Full decision tree with error-message → cause mapping, --extractor-args
escape hatches, and when to file upstream:
references/failure-triage.md.
Scripts
Follows the Skill Resource Protocol:
--help with examples, stdout = data only, --json envelope
(claude-mods.ytdlp-ops.version-check/v1), semantic exit codes (0 clean,
2 usage, 7 network/yt-dlp unavailable — advisory, 10 drift finding).

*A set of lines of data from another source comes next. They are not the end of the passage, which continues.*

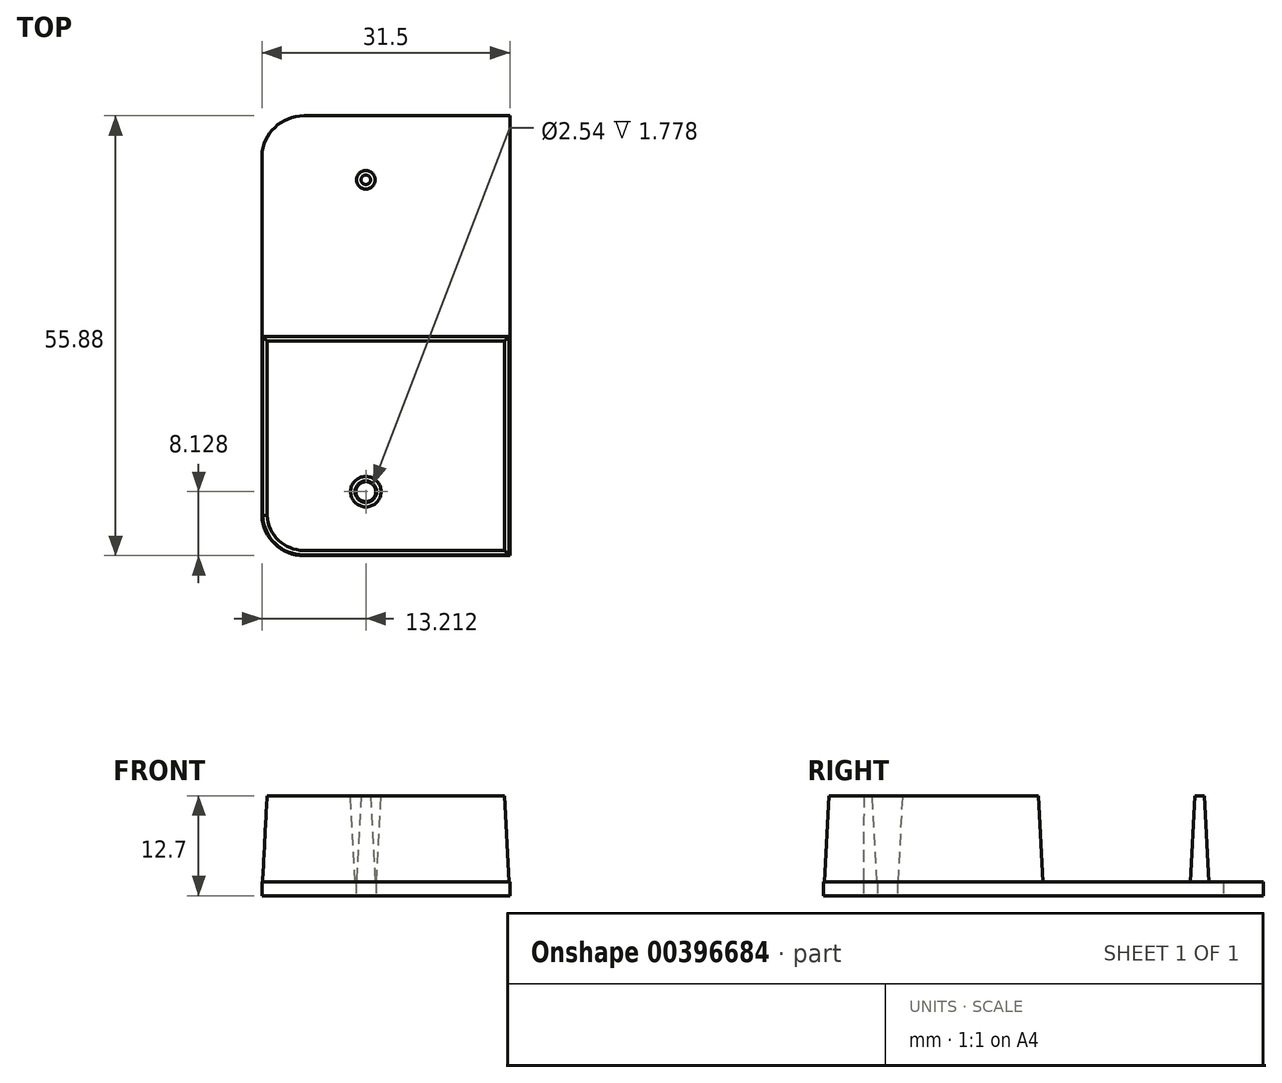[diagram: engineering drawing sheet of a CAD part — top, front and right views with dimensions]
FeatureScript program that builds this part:
annotation { "Feature Type Name" : "Feature", "Feature Type Description" : "" }
export const myFeature = defineFeature(function(context is Context, id is Id, definition is map)
    precondition{}
    {
        {
            var Q0;
            Q0=qCreatedBy(makeId("Top.planeOp"),FACE);
            var sketch = newSketch(context, id + "F0", { "sketchPlane" : qUnion([Q0])});
            skLineSegment(sketch, "E0", {"start": v(0, 0) * mm, "end": v(0, 55.88) * mm});
            skLineSegment(sketch, "E1", {"start": v(0, 55.88) * mm, "end": v(0, 50.8) * mm});
            skLineSegment(sketch, "E2", {"start": v(0, 27.94) * mm, "end": v(-59.74, 27.94) * mm});
            skLineSegment(sketch, "E3", {"start": v(0, 55.88) * mm, "end": v(-26.16, 55.88) * mm});
            skArc(sketch, "E4", {"start": v(-26.16, 55.88) * mm, "mid": v(-29.85, 54.4) * mm, "end": v(-31.5, 50.8) * mm});
            skLineSegment(sketch, "E5", {"start": v(0, 55.88) * mm, "end": v(-18.29, 55.88) * mm});
            skLineSegment(sketch, "E6", {"start": v(-18.29, 55.88) * mm, "end": v(-18.29, 47.75) * mm});
            skCircle(sketch, "E7", {"center": v(-18.29, 47.75) * mm, "radius": 1.27 * mm});
            skLineSegment(sketch, "E8.MirrorCS", {"start": v(0, 0) * mm, "end": v(0, 5.08) * mm});
            skLineSegment(sketch, "E9.MirrorCS", {"start": v(0, 0) * mm, "end": v(-18.29, 0) * mm});
            skLineSegment(sketch, "E10.MirrorCS", {"start": v(-18.29, 0) * mm, "end": v(-18.29, 8.13) * mm});
            skCircle(sketch, "E11.MirrorC", {"center": v(-18.29, 8.13) * mm, "radius": 1.27 * mm});
            skArc(sketch, "E12.MirrorCS", {"start": v(-26.16, 0) * mm, "mid": v(-29.85, 1.47) * mm, "end": v(-31.5, 5.08) * mm});
            skLineSegment(sketch, "E13.MirrorCS", {"start": v(0, 0) * mm, "end": v(-26.16, 0) * mm});
            skLineSegment(sketch, "E14", {"start": v(-31.5, 50.8) * mm, "end": v(-31.5, 5.08) * mm});
            skSolve(sketch);
        }
        {
            var Q0;
            Q0 = qSketchRegion(id + "F0", true);
            var Q1;
            Q1=makeQuery(id+"F0.imprint","IMPRINT",FACE,{"disambiguationData":[TD([[makeQuery(id+"F0.imprint","IMPRINT",EDGE,{"derivedFrom":sQuery(id+"F0.wireOp",EDGE,"E7")}),1.0]])]});
            var Q2;
            Q2=makeQuery(id+"F0.imprint","IMPRINT",FACE,{"disambiguationData":[TD([[makeQuery(id+"F0.imprint","IMPRINT",EDGE,{"derivedFrom":sQuery(id+"F0.wireOp",EDGE,"E11.MirrorC")}),-1.0]])]});
            extrude(context, id + "F1", {"entities" : qUnion([Q0, Q1, Q2]), "depth" : 1.78 * mm});
        }
        {
            var Q0;
            Q0=makeQuery(id+"F0.imprint","IMPRINT",FACE,{"disambiguationData":[TD([[makeQuery(id+"F0.imprint","IMPRINT",EDGE,{"derivedFrom":sQuery(id+"F0.wireOp",EDGE,"E7")}),1.0]])]});
            var Q1;
            Q1=makeQuery(id+"F0.imprint","IMPRINT",FACE,{"disambiguationData":[TD([[makeQuery(id+"F0.imprint","IMPRINT",EDGE,{"derivedFrom":sQuery(id+"F0.wireOp",EDGE,"E11.MirrorC")}),-1.0]])]});
            extrude(context, id + "F2", {"entities" : qUnion([Q0, Q1]), "operationType" : NewBodyOperationType.ADD, "depth" : 12.7 * mm, "hasDraft" : true, "draftAngle" : 3 * degree, "draftPullDirection" : true});
        }
    });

| Script | Job | Worked invocation |
|---|---|---|
check-ytdlp-version.sh |
Staleness verifier: --offline structural (CI gate), --live = installed-version age vs latest GitHub release + documented-flag existence in yt-dlp --help + metadata-only smoke extraction |
check-ytdlp-version.sh --live --json | jq '.data.days_behind' — exit 10 = >60 days behind, a documented flag vanished, or smoke failed; 7 = network/API unreachable (advisory) |
References
Load on demand — one concept per file:
| Reference | Load when |
|---|---|
| format-selection.md | Any -f/-S decision, codec targeting, filter grammar, avoiding transcodes |
| playlists-archives.md | Playlists, channels, --download-archive, incremental sync jobs |
| auth-cookies.md | Private/members/age-gated content, browser cookie matrix, ban avoidance |
| output-templates.md | -o field catalog, paths, sanitization, per-type routing |
| subtitles-metadata.md | Sub download/convert/embed, transcript workflows, metadata/thumbnail embedding |
| sponsorblock.md | SponsorBlock categories, mark vs remove, chapter workflows |
| failure-triage.md | Any download failure — 403/429/geo/nsig/throttling decision tree |
Assets: format-presets.json — canonical, date-stamped
-S/flag presets per destination (web MP4, STT audio, archival, clip, mobile-small).
Self-test
bash skills/ytdlp-ops/tests/run.sh # fully offline; no network, no yt-dlp needed
Structural assertions plus the verifier's 60-day age logic exercised through its
CM_YTDLP_INSTALLED/CM_YTDLP_LATEST test seams. Real --live runs happen only
in the scheduled freshness workflow — a network blip must never fail a PR.